◆ MATERIAL FOR THIS TASK
- - -

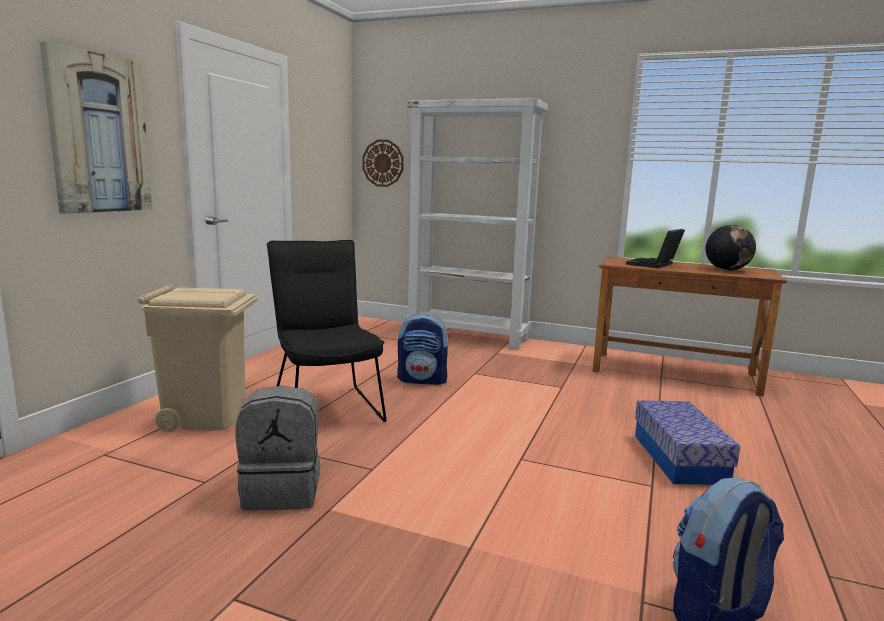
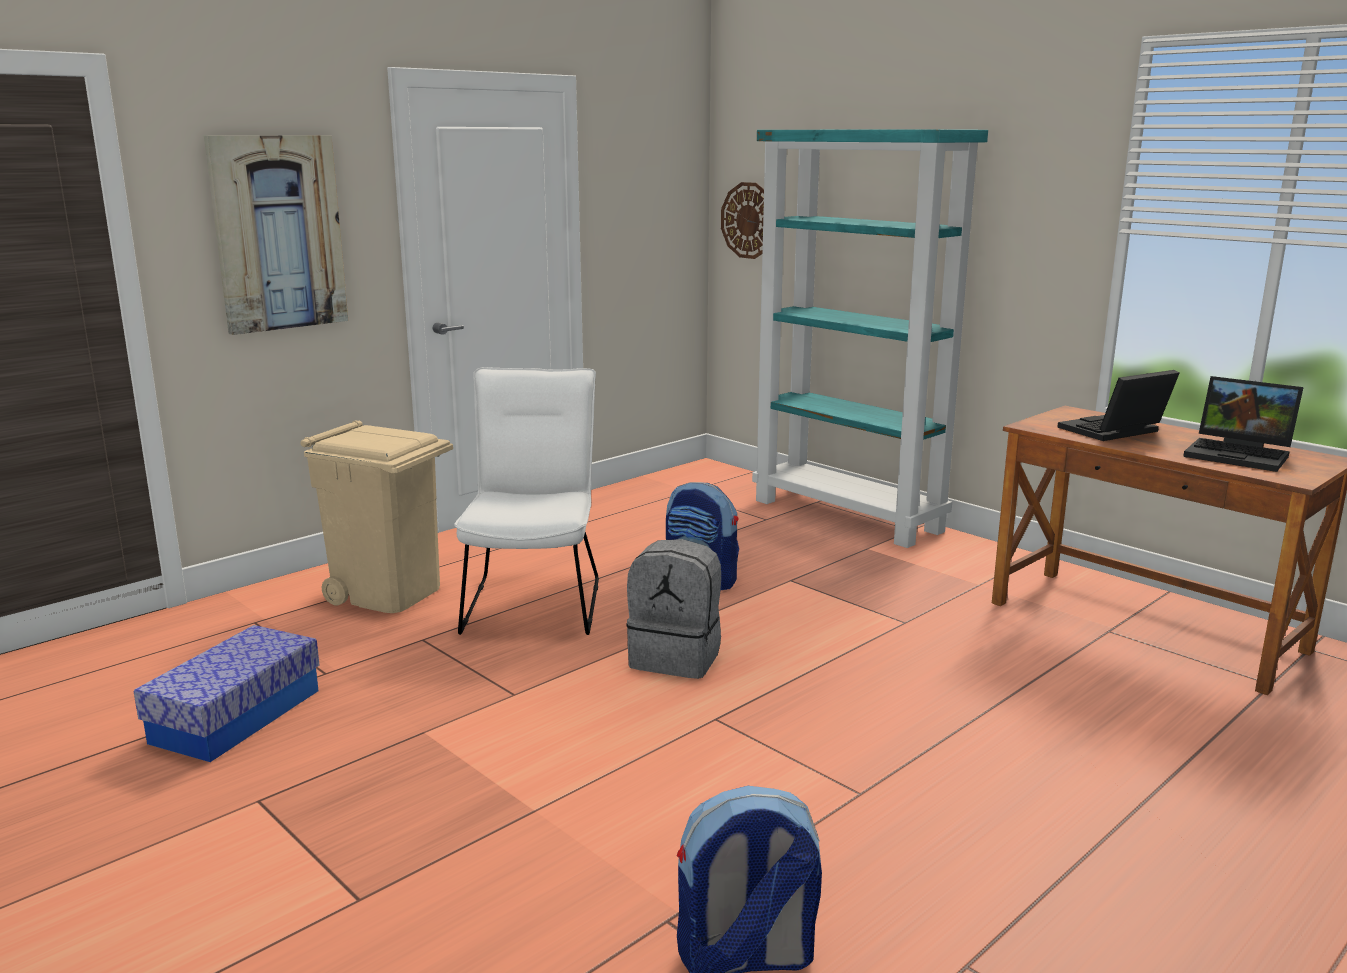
camera: 25 degrees right, 5 degrees up
grey backpack [235,386,320,511] -> grey backpack moved to [626,539,721,679]
black chair [267,240,386,422] -> white chair [454,367,599,635]
white bookcase [405,98,548,350] -> turquoise bookcase [752,129,988,548]
storage box [635,400,740,485] -> storage box moved to [134,625,319,762]
globe [705,225,756,271] -> laptop [1183,376,1303,472]

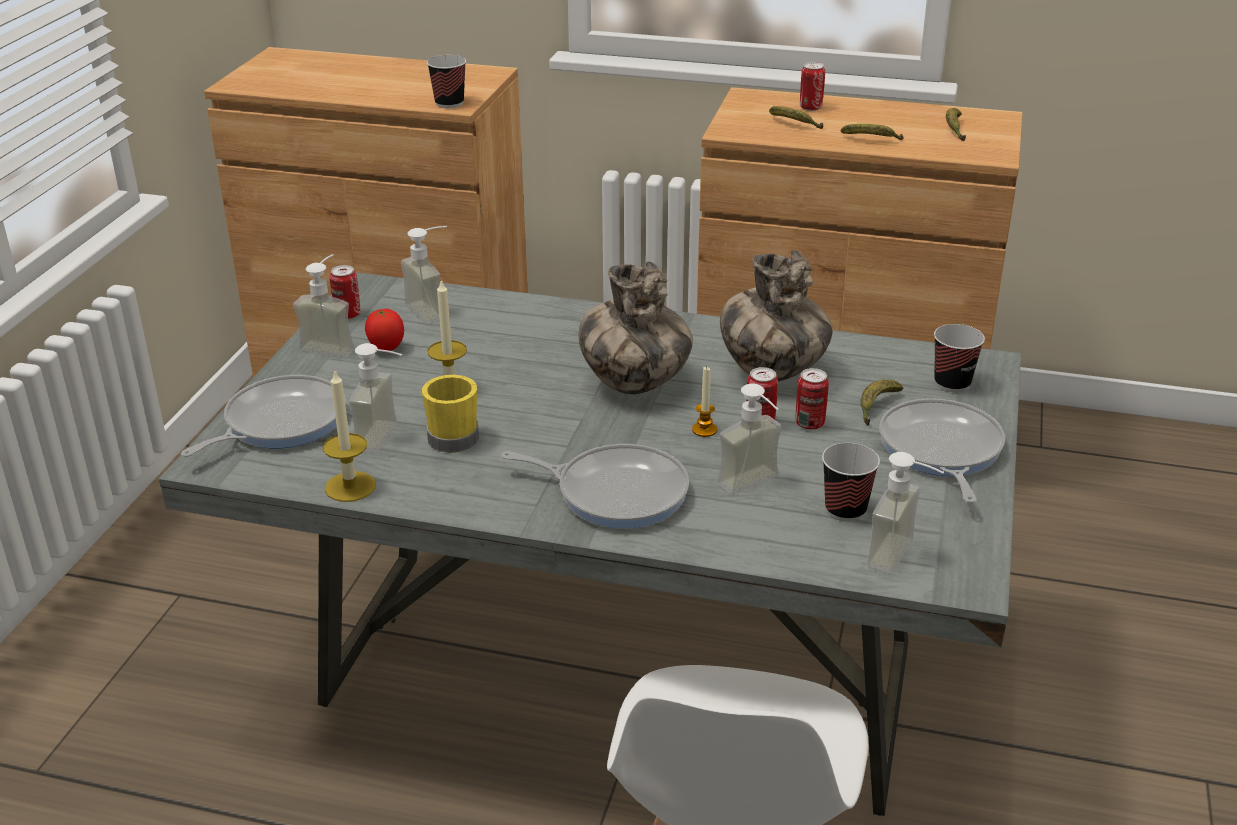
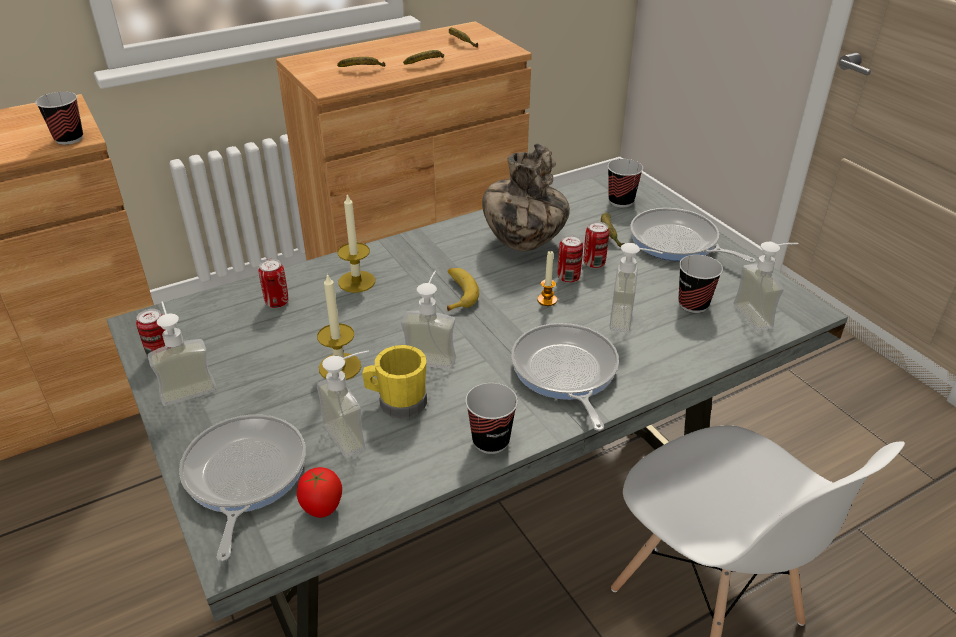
camera: 45 degrees left, 5 degrees up
candle [323,371,376,502] -> candle moved to [337,193,375,293]
tomato [365,309,404,352] -> tomato moved to [297,467,342,518]
soap dispenser [401,226,447,324] -> soap dispenser moved to [401,271,456,370]
frying pan [501,444,689,529] -> frying pan turned 75 degrees counterclockwise [511,323,619,431]
vase [579,262,693,395] -> banana [447,268,479,311]
can [800,62,825,111] -> can moved to [258,259,289,308]
none -> cup [465,383,518,454]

- - -

◆ TASK
Reproduce each entry precisely; the pictures stay out.

◆ EXERCISE ANSWER
camera: 25 degrees right, 5 degrees up
grey backpack [235,386,320,511] -> grey backpack moved to [626,539,721,679]
black chair [267,240,386,422] -> white chair [454,367,599,635]
white bookcase [405,98,548,350] -> turquoise bookcase [752,129,988,548]
storage box [635,400,740,485] -> storage box moved to [134,625,319,762]
globe [705,225,756,271] -> laptop [1183,376,1303,472]

camera: 45 degrees left, 5 degrees up
candle [323,371,376,502] -> candle moved to [337,193,375,293]
tomato [365,309,404,352] -> tomato moved to [297,467,342,518]
soap dispenser [401,226,447,324] -> soap dispenser moved to [401,271,456,370]
frying pan [501,444,689,529] -> frying pan turned 75 degrees counterclockwise [511,323,619,431]
vase [579,262,693,395] -> banana [447,268,479,311]
can [800,62,825,111] -> can moved to [258,259,289,308]
none -> cup [465,383,518,454]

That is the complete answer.